A similar observation is also valid for the combination of Fib-4 plus Fibrometer for the discrimination of significant fibrosis. With regard to severe and significant fibrosis, we found that not only was the combination of simple scores with Fibrometer useful for the diagnostic performance, the combination of APRI or Fib-4 with TE also increased the accuracy of the non-invasive methods. APRI and TE agreed on the discrimination of severe fibrosis in 74.5%, consistent with the results of liver biopsy in 85.7% of cases. In a similar analysis, which studied the performance of TE and FibroTest, Castera et al. obtained a concordance of 84% between these two methods and LB for significant fibrosis and 95% for severe fibrosis [31]. A very recently published study, comparing 9 of the well-known blood tests and TE, demonstrated a rate of 78% of well-classified patients with regard to significant fibrosis for the combination of APRI with Fibrometer. The association of Hepascore or FibroTest with APRI resulted in 80% well-classified patients; the percentage of theoretically avoided LB ranges from 58% to 62% for these tests [30]. When the study of non-invasive methods for assessment of liver biopsy becomes a concern, another important issue is the cost of different diagnostic methods. There are some studies that assessed the cost-effectiveness of non-invasive testing strategies in comparison with liver biopsy [34]. The authors reported cost savings of $770/person with the Fibrotest and $1120 with Fibroscan compared to liver biopsy, underlining the accesibility of non-invasive methods. However, the authors also reported that there is a decrease in diagnostic accuracy of 14% with Fibrotest and of 18% with Fibroscan compared to LB. Our study has some limitations. One is the length of the LB sample. In order to avoid misdiagnosis and the errors of interpretation, only biopsy specimens with more than 6 intact portal tracts were eligible for evaluation [35]. The diagnostic performance of TE also might have been underestimated. TE may provide a more accurate and reproducible picture of fibrosis stage than LB examination in patients with cirrhosis. Even if it has many advantages-it is painless, rapid, and easy to perform-unfortunately, it has some limitations, especially in the case of obesity and ascites. On the other hand, morphologically speaking, the increased grade of steatosis might be responsible for the false positive results of increased liver stiffness [12].

[Dataset excerpts]

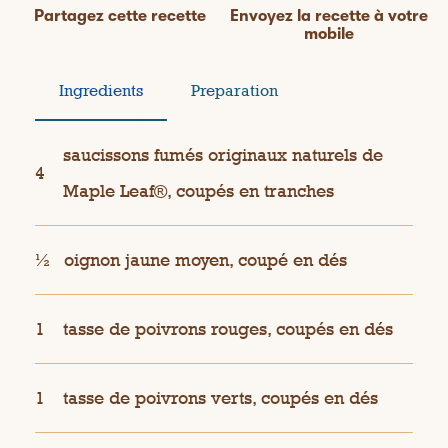
Partagez cette recette
Envoyez la recette à votre
mobile
Ingredients
Preparation
saucissons fumés originaux naturels de
4
Maple Leaf®, coupés en tranches
½
oignon jaune moyen, coupé en dés
1
tasse de poivrons rouges, coupés en dés
1
tasse de poivrons verts, coupés en dés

→ WHAT TO DO: Extend the passage on non-invasive assessment of liver fibrosis, picking up after its final sentence. The listing is separate material with no connection to the passage on non-invasive assessment of liver fibrosis.

→ TASK OUTPUT:
In summary, the analysis of the diagnostic performance of biomarkers for the assessment of liver fibrosis and transient elastography show that when isolated, these methods perform similarly with slightly differences, but a synchronous combination of a simple, inexpensive blood test that incorporates routine biochemical determinations with Fibrometer, FibroTest, or TE effectively increases the diagnostic performance of NIT. Improving the diagnosis accuracy, this type of combination could decrease the need for biopsy, but further studies are needed to assess the optimal combinations, based on cost-benefit. Although the combination of three tests had significant accuracy, this small increase does not justify the cost of the investigations.